» TEXT FOR ANALYSIS:
ITIL 4 Practitioner: Change Enablement – change with customer value in mind
- Blog
- ITIL
December 1, 2023 |
8 min read
- Blog
- ITIL
Thanks to changes in technology, e.g. widespread use of cloud computing, increasingly agile ways of working, and the changing nature of customer demand for digital services, the rate of IT change has moved to seconds, hours, and days rather than weeks, months and years.
And what organizations need today requires the type of support that matches that different rate of change.
Therefore, the ITIL 4 practice of Change Enablement is – as opposed to Change Management – focused more on enabling and supporting than preventing things from happening.
Historically, change management – which included the Change Advisory Board (CAB) that was often sadly and wrongly morphed into a Change Approval Board – has been perceived as a brake on change. Change enablement, while still involving control and having an eye on risks to maintain a stable environment for high-quality services, is about enabling changes in a controlled fashion; creating guardrails to allow change at the speed of business demand.
But what is the importance of risk assessment, change authorization and managing the change schedule in an Agile/DevOps world?
Managing change = caring about customer value
In large organizations there are many dependencies between teams and technologies. Products rely on platforms and those, in turn, often on external service providers while the customer is interested in a well-working end-to-end service with limited interest in the details of technical complexity and limited patience for service degradation.
There are many technology changes where a single team can complete the analysis, schedule the work and deliver the results with limited impact on other teams and services. In these cases, many highly-formalized steps to manage change can be skipped, performed in a lightweight manner, or fully automated. A one-off change with unknown risk and a limited blast radius carried out in a controlled environment can also be approved in these situations. Learning the limits and risks of the system is important.
But, in most scenarios, the impact of change is likely to be felt by customers. And it should be felt by customers – why else would the change be made? So, it’s necessary that changes and their potential risks are understood, planned for and supported. The aim is for change to be an improvement, not a problem. Equally, this applies to platforms and products, where change affecting other teams needs to be coordinated.
In an agile product development environment – where this discussion is about agreed business-focused change roadmaps and priorities – many changes can be automated, with controls in place so nothing is deployed or released before the “stars have aligned”. For example, does the platform functionality exist for a new product feature or is additional funding needed to make it happen? Are the products ready for the change in the platform API or are changes to the codebase required?

» REQUIRED TASKS:
[a] In the change enablement text, what was the Change Advisory Board often wrongly turned into?
[b] Reproduce the passage of the change enablement text starting at "In an agile product" and ending at "the codebase required?".

» GIVEN DATA:

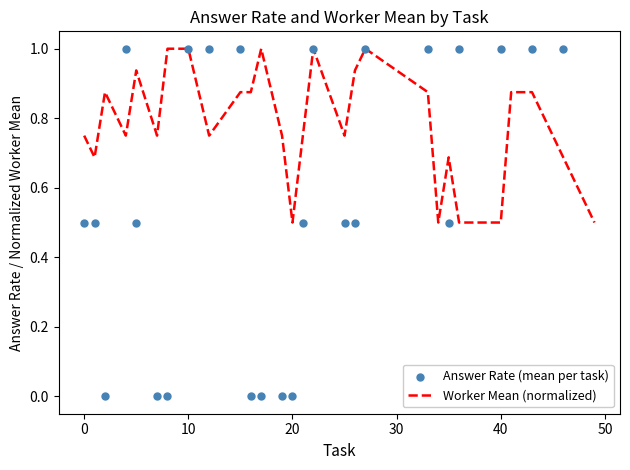

What is the maximum value for Worker Mean (normalized)?

1.0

» RESPONSES FOR EACH TASK:
[a] A Change Approval Board.

[b]
In an agile product development environment – where this discussion is about agreed business-focused change roadmaps and priorities – many changes can be automated, with controls in place so nothing is deployed or released before the “stars have aligned”. For example, does the platform functionality exist for a new product feature or is additional funding needed to make it happen? Are the products ready for the change in the platform API or are changes to the codebase required?